Michael J. Budds
Note: The College Music Society held open forums during its 2004 National Conference in San Francisco to discuss the Professional Life Initiative reports. This is a brief synopsis of the Forum on Associate Professorship held at the Conference.
Carol Padgham Albrecht (University of Idaho) distributed reprints of the report of the Task Force from the CMS Newsletter and the mission statement of the Professional Life Initiatives as well as a list of discussion topics.
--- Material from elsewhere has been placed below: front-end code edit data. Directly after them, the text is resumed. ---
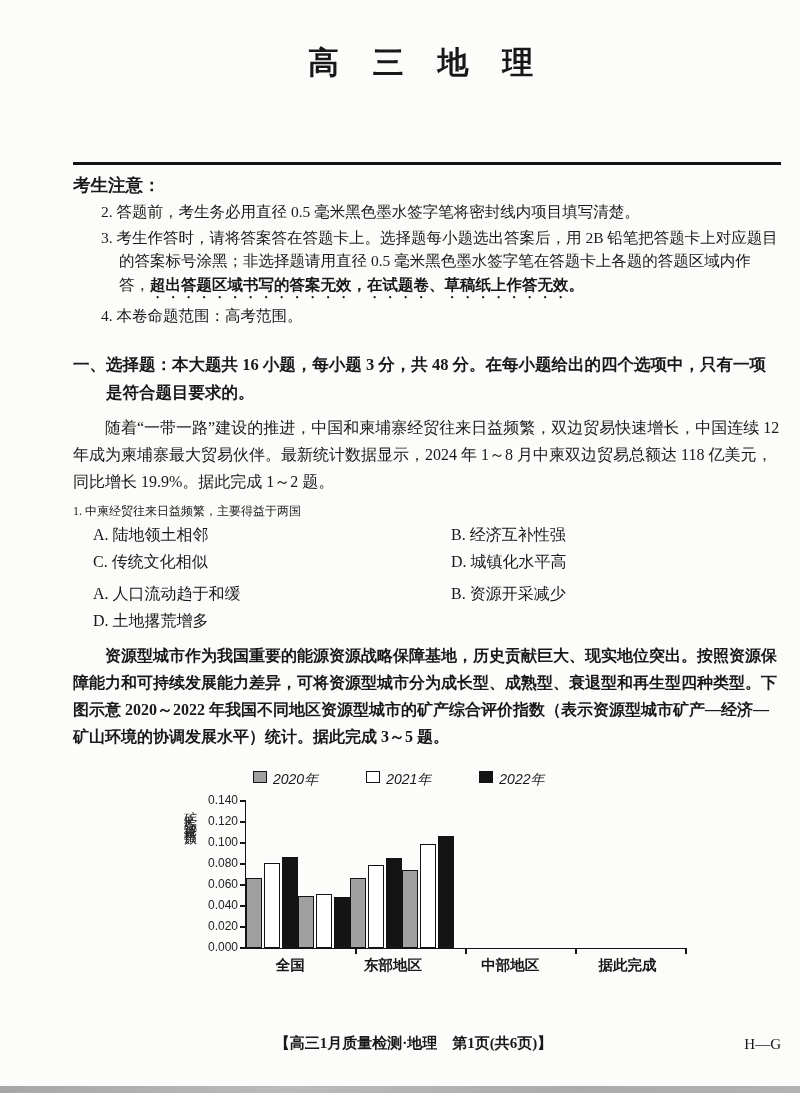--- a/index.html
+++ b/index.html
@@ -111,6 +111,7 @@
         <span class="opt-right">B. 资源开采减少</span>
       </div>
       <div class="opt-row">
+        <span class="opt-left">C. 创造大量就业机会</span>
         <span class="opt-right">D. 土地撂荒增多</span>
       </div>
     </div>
In the informal discussion that followed, a variety of concerns were introduced:
(1) balancing teaching and research as well as teaching and performance,
(2) the evolving and everexpanding criteria for promotion to full professor (notably restricted job definitions and the issue of the generalist vs. the specialist in terms of assigned responsibilities),
(3) salary compression and pay scales,
(4) job mobility and opportunities, and
(5) negotiating with administrators.
It was generally agreed that current institutional policies often encourage assistant professors in their efforts to obtain tenure with special funding, reduced teaching loads, and minimal service duties, but that tenured associate professors typically lack such support; at the same time, they are expected to take a greater role in departmental affairs (committee work, for example) as well as to expand their professional reputations with recognized creative achievement (performance, composition, research). Comparable encouragements for associate professors would provide some relief to these conditions. The serious but good-natured conversation came to an end with comments on the positive effects of faculty input into the tenure process, matters of fairness via faculty governance, and the benefits of unions on this important issue.